Update all of the data below by replacing "pie" with "donut" wherever it appears, leaving everything else unchanged. Omit the pictures from your answer.

### Information supplied ###

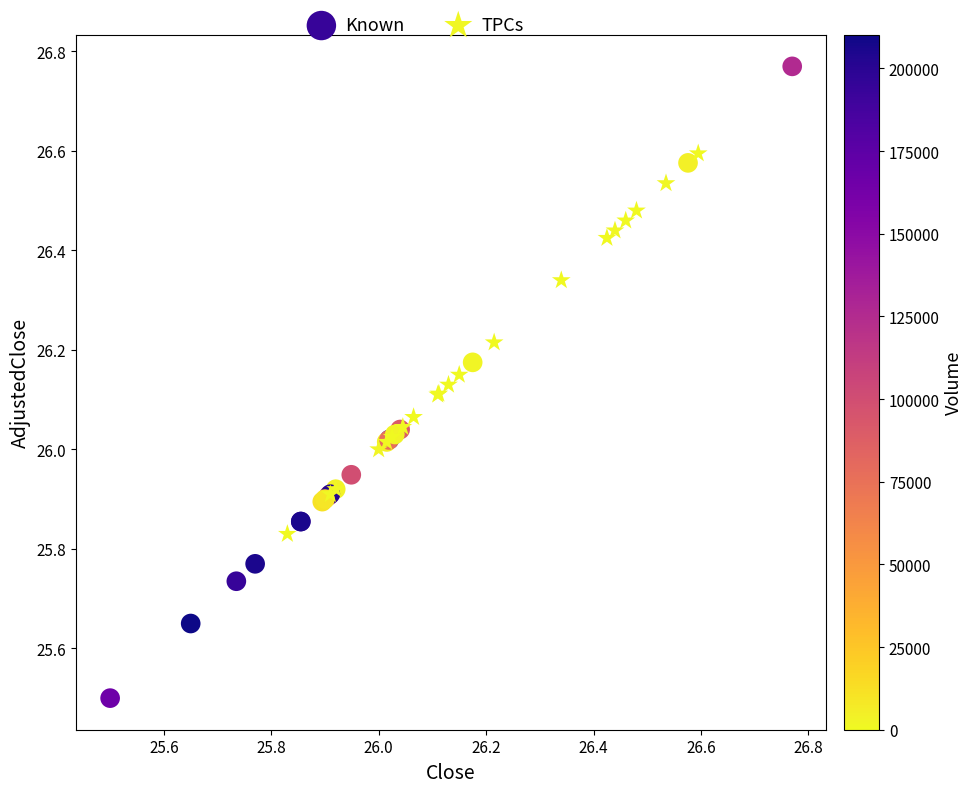

What are all the series names shown in the legend?

Known, TPCs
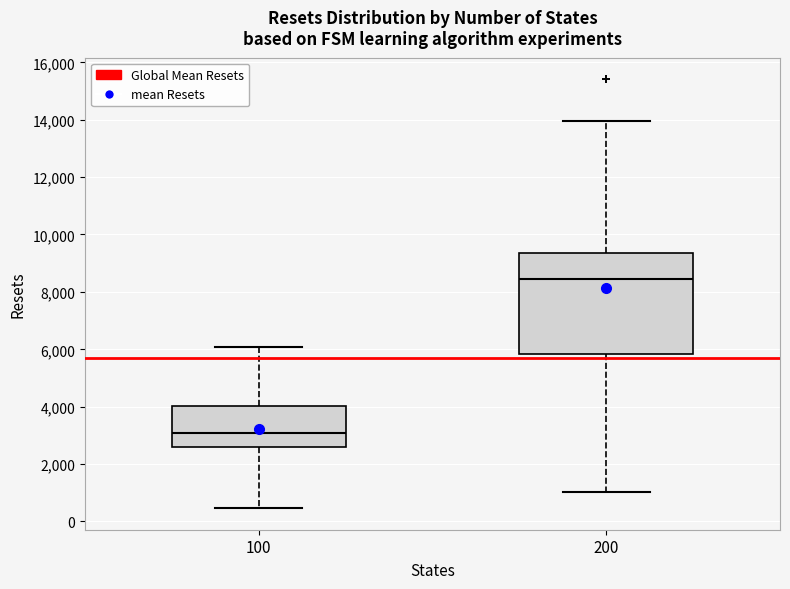

Reading left to right, read every box against the y-axis: the position of its median line, the range the box covers, and the ends of its whiskers. The values are not printed on the chart, so give them approximately, as read against the axis.

100: median 3000, box 2600 to 4000, whiskers 400 to 6000
200: median 8400, box 5800 to 9400, whiskers 1000 to 14000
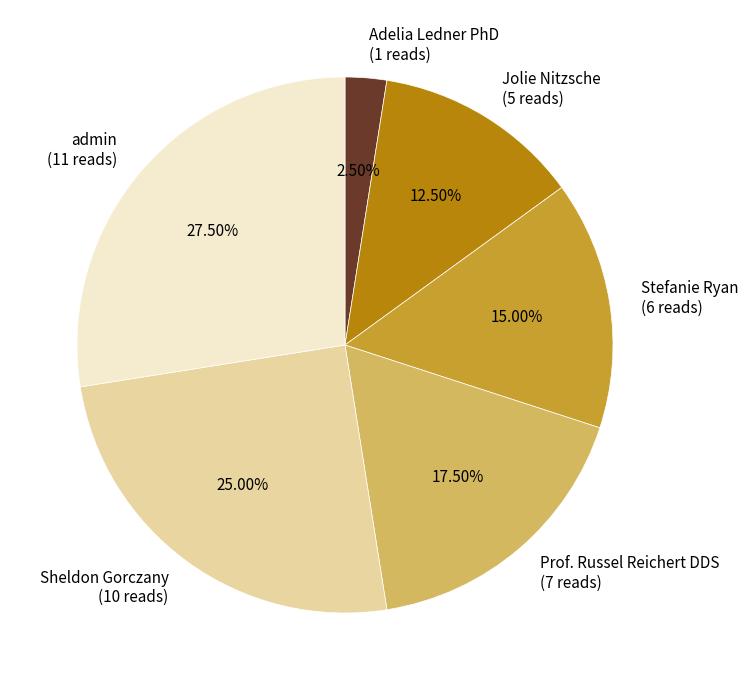

Is there any slice that represents more than half of the pie?

No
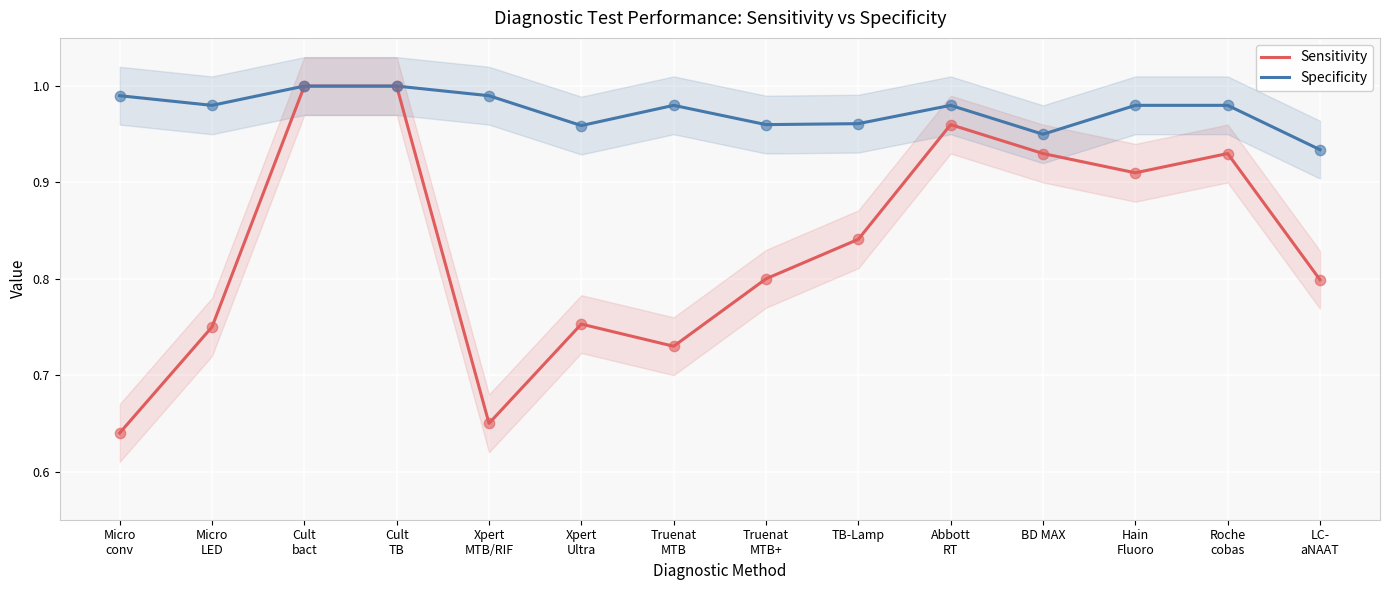

What is the total value across all series at Truenat
MTB+?

1.8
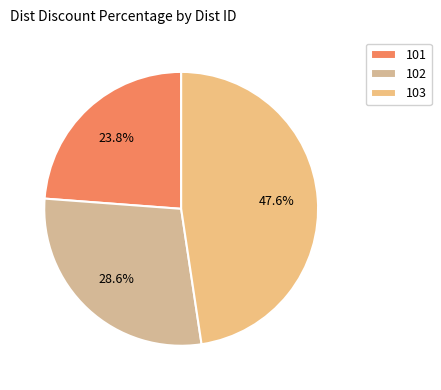

How many slices are in this pie chart?

3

###

## Response for this exercise
What are all the series names shown in the legend?

Known, TPCs

Reading left to right, read every box against the y-axis: the position of its median line, the range the box covers, and the ends of its whiskers. The values are not printed on the chart, so give them approximately, as read against the axis.

100: median 3000, box 2600 to 4000, whiskers 400 to 6000
200: median 8400, box 5800 to 9400, whiskers 1000 to 14000

Is there any slice that represents more than half of the donut?

No

What is the total value across all series at Truenat
MTB+?

1.8

How many slices are in this donut chart?

3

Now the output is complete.